STUDY TEXT
◆ ◆ ◆ ◆ ◆

This is an unusual plea of res judicata. It is founded not only upon a previous judgment dismissing a similar suit between the same parties but also upon a judgment thereafter declaring the right of action foreclosed by the first judgment, and upon a third judgment declaring the right of action foreclosed by the first and second judgment. With all of that, we agree with the judge of the civil district court that the plea is not well founded — not because the judgment dismissing the first suit was based upon a wrong interpretation of the statute, but because the plea of res judicata is never an appropriate defense in a suit for divorce on the ground that the parties have been living apart for 7 *Page 24 
years. It is not possible for a judgment, declaring that the plaintiff is not entitled to a divorce on the ground of 7 years' separation from his wife, to declare that he shall not be entitled to a divorce on that ground at some future time. Two such suits filed at different dates are not founded upon the same cause of action. If the judgment in any one or all of the three former suits had rejected the plaintiff's demand for a divorce after a trial of the case on its merits, the plaintiff's right of action in this suit would not be thereby foreclosed, as res judicata. It cannot be that the several judgments dismissing the plaintiff's three previous suits have had the effect of forever denying him the right to a divorce for a cause for which the law gives to any and every person in his marital situation the right to a divorce. We are constrained to overrule the decision in McCubbin v. Hutchings, 150 La. 949, 91 So. 350, which, although it was between the same parties who are the parties to this suit and had the same object which this suit has, was for a different cause of action.

◆ ◆ ◆ ◆ ◆

GIVEN DATA

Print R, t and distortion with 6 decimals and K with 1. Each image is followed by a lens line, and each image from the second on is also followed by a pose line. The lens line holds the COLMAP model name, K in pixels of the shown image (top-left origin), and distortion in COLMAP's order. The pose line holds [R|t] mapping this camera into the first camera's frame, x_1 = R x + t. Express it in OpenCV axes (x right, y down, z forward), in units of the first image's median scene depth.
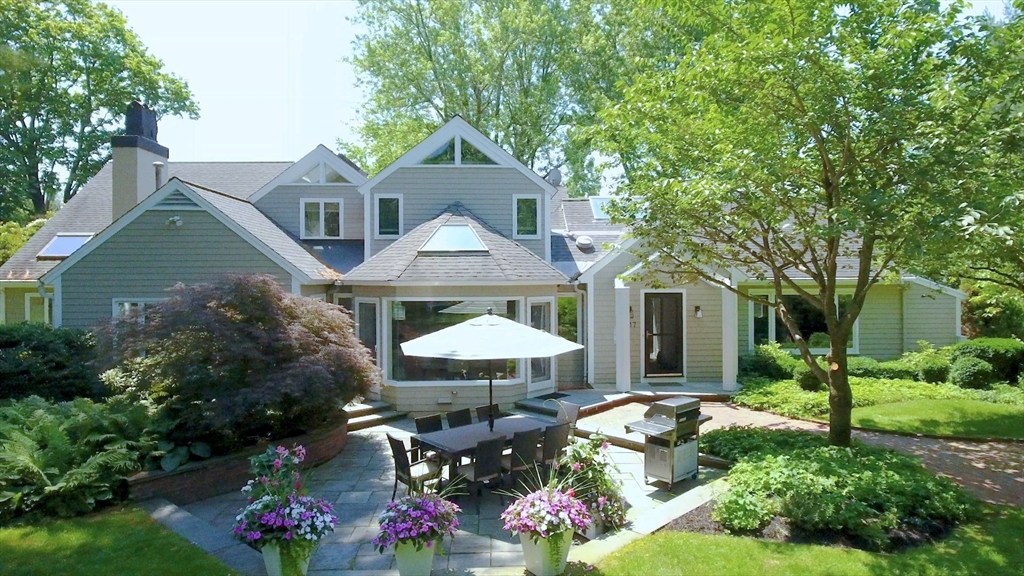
lens RADIAL K [[627.6, 0, 517.2], [0, 627.6, 282.5], [0, 0, 1]] dist [-0.014817, 0.001854]
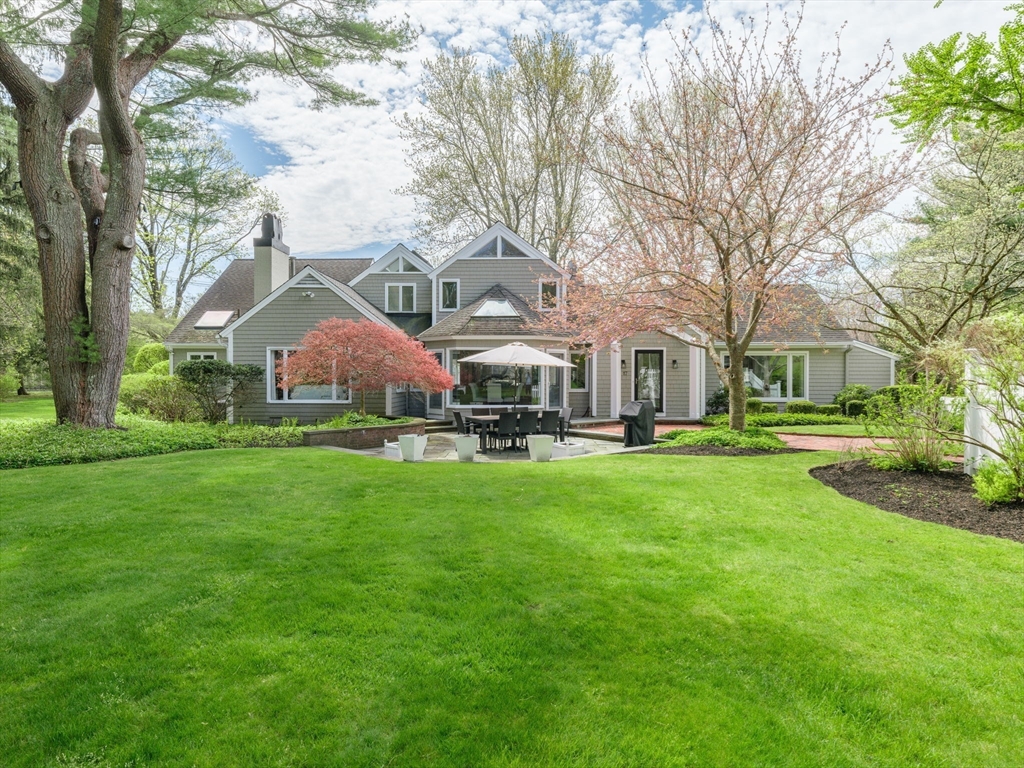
lens RADIAL K [[589.9, 0, 512.0], [0, 589.9, 384.0], [0, 0, 1]] dist [0.014384, 0.000068]
pose [[0.997691, 0.004930, -0.067738, 0.023080], [-0.004084, 0.999912, 0.012610, 0.074889], [0.067794, -0.012304, 0.997623, -0.299157]]
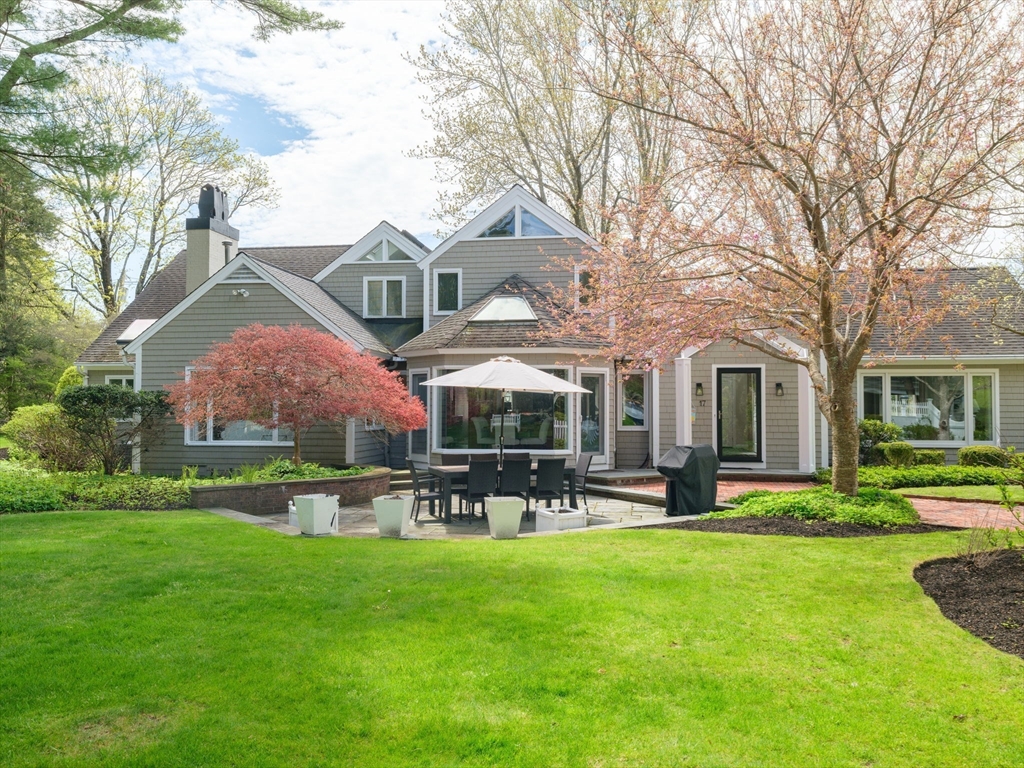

◆ ◆ ◆ ◆ ◆

AIM OF THE EXERCISE
Continue the court opinion on res judicata and divorce after seven years' separation, starting after its last sentence.

RESPONSE FOR THIS EXERCISE
The defendant's alternative plea or exception of no cause or right of action was founded, as we understand from her brief, upon the fact that there was never a lapse of 7 years from the date of the judgment in any of the previous suits to the date of filing of the next suit. When a demand for divorce on the ground of 7 years' separation is rejected, or the suit dismissed, the plaintiff is not required to wait 7 years longer before bringing another suit on the ground of 7 years' separation. The judgment in such case does not interrupt the term of separation.